Ayat ini dalam terjemahan Kementerian Agama RI adalah : “Kaum laki-laki itu adalah pemimpin bagi kaum wanita, oleh karena Allah telah melebihkan sebahagian mereka (laki-laki) atas sebahagian yang lain (wanita), dan karena mereka (laki-laki) telah menafkahkan sebagian dari harta mereka.”
Padahal pembaca ayat ini jika lebih cermat dan kritis akan menemukan bahwa redaksi mengisyaratkan nuansa-nuansa kontekstualitasnya.
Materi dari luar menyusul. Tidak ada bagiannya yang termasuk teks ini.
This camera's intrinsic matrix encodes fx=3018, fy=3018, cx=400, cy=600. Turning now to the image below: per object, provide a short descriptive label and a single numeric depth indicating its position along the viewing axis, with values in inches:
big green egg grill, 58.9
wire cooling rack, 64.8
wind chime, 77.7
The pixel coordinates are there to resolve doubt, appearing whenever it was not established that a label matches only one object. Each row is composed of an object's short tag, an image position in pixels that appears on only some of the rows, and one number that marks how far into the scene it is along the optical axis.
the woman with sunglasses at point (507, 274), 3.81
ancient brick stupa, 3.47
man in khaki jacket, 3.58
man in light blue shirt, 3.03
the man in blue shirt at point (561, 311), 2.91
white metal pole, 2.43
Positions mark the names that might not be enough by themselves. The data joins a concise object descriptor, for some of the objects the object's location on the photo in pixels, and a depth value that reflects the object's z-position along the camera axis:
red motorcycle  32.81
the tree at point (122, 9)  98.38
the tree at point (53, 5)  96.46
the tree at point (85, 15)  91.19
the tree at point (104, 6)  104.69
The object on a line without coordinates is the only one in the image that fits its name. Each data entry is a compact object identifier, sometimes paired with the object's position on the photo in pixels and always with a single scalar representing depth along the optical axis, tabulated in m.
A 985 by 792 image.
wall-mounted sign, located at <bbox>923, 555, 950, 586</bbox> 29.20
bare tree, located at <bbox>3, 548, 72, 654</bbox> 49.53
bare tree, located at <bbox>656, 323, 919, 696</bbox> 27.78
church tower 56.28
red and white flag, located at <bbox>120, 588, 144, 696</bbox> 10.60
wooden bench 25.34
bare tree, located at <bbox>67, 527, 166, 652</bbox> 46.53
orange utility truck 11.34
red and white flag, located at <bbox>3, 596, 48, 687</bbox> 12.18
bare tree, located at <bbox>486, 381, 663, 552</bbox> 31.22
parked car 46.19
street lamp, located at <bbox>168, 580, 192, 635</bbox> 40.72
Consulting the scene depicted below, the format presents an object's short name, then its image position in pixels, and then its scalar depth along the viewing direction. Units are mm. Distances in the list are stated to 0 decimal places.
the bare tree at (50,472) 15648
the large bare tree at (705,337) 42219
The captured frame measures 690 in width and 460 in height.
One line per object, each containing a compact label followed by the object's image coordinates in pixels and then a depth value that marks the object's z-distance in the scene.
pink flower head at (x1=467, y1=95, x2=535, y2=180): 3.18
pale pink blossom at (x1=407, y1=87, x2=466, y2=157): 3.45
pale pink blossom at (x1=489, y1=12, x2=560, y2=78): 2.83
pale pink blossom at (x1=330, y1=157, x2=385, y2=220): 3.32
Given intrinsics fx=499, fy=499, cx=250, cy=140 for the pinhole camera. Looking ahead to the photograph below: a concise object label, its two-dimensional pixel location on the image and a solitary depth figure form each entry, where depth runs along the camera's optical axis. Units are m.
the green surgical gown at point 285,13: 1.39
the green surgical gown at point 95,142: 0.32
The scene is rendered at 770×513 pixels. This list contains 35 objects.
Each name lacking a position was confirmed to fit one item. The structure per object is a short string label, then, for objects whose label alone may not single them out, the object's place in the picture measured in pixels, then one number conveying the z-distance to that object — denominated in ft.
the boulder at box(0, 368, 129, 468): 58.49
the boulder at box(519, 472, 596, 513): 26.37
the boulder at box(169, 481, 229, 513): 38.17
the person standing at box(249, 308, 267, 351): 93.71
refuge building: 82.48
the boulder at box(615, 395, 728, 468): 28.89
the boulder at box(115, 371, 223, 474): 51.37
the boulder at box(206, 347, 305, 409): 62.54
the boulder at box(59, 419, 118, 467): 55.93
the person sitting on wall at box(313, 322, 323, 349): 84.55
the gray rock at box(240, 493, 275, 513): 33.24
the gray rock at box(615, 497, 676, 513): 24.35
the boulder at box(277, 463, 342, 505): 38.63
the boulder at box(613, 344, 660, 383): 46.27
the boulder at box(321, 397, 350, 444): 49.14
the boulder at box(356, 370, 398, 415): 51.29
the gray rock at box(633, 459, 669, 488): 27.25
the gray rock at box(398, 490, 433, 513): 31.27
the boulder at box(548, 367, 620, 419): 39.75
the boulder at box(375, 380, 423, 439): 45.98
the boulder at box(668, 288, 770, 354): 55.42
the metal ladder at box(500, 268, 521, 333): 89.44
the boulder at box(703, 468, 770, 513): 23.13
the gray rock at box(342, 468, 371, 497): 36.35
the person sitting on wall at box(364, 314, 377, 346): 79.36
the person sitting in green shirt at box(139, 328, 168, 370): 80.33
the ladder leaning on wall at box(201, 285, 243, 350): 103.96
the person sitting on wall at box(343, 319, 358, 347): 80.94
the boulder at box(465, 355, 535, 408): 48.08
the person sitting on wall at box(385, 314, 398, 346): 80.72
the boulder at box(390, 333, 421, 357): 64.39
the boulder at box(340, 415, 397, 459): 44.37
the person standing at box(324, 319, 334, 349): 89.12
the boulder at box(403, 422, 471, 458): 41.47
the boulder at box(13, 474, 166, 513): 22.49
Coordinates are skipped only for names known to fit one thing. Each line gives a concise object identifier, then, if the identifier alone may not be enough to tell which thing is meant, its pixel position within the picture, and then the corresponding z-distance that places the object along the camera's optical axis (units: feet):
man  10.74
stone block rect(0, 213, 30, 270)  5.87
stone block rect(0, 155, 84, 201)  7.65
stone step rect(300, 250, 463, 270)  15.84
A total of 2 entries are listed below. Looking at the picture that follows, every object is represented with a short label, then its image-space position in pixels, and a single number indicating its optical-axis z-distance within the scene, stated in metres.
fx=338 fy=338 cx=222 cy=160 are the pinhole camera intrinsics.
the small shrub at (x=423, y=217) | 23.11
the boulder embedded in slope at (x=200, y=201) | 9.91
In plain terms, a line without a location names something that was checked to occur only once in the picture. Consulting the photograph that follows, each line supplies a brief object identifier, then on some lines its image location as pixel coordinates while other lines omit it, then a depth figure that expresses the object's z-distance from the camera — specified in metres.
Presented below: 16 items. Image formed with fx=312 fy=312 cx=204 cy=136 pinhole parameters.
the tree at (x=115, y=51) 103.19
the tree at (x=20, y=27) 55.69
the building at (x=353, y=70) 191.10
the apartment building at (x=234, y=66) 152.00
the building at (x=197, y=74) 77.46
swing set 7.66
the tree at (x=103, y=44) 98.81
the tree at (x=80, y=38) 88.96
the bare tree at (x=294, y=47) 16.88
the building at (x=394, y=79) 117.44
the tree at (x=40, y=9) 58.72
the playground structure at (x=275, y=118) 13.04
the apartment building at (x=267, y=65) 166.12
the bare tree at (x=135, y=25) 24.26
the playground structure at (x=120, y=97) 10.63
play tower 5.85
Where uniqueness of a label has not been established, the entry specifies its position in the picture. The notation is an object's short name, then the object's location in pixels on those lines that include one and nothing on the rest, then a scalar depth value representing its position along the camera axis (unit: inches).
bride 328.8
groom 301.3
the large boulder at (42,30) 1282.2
Pertama, ayat ini sedang mendiskripsikan sebuah situasi social-budaya Arabia abad 7 yang patriarkis, bahwa laki-laki adalah entitas superior, sementara perempuan adalah entitas inferior. Jadi ia bukanlah ayat yang mengandung norma universal.
Kedua, ayat ini kemudian menyebutkan dua alasan mengapa relasi laki-laki dan perempuan seperti itu yaitu karena laki-laki memiliki keunggulan atas perempuan, dan laki-laki secara fungsional bertanggungjawab atas kebutuhan perempuan (dan keluarganya).
Mengenai alasan yang pertama ayat ini tidak secara eksplisit menyebutkan faktor keunggulan tersebut.
Para ahli tafsirlah yang kemudian menyebutkan bahwa keunggulan tersebut, antara lain dan terutama kecerdasan intelektual.
Ketiga, segera harus dikemukakan bahwa dalam waktu yang sama ayat ini mengemukakan bahwa keunggulan laki-laki atas perempuan, tidaklah absolute/mutlak. Ia menyebutkan dengan jelas “ba’dhahum ‘ala ba’dh” (sebagian atas sebagian).
Pernyataan ini sangat realistis dan masuk akal.
Fakta-fakta sejarah umat manusia di berbagai benua dan di berbagai komunitas sampai hari ini memperlihatkan betapa relatifnya potensi akal intelektual antara laki-laki dan perempuan.
Siti Aisyah, isteri Nabi, misalnya, pada zamannya diakui sebagai perempuan dengan tingkat kecerdasan yang mengungguli kebanyakan laki-laki.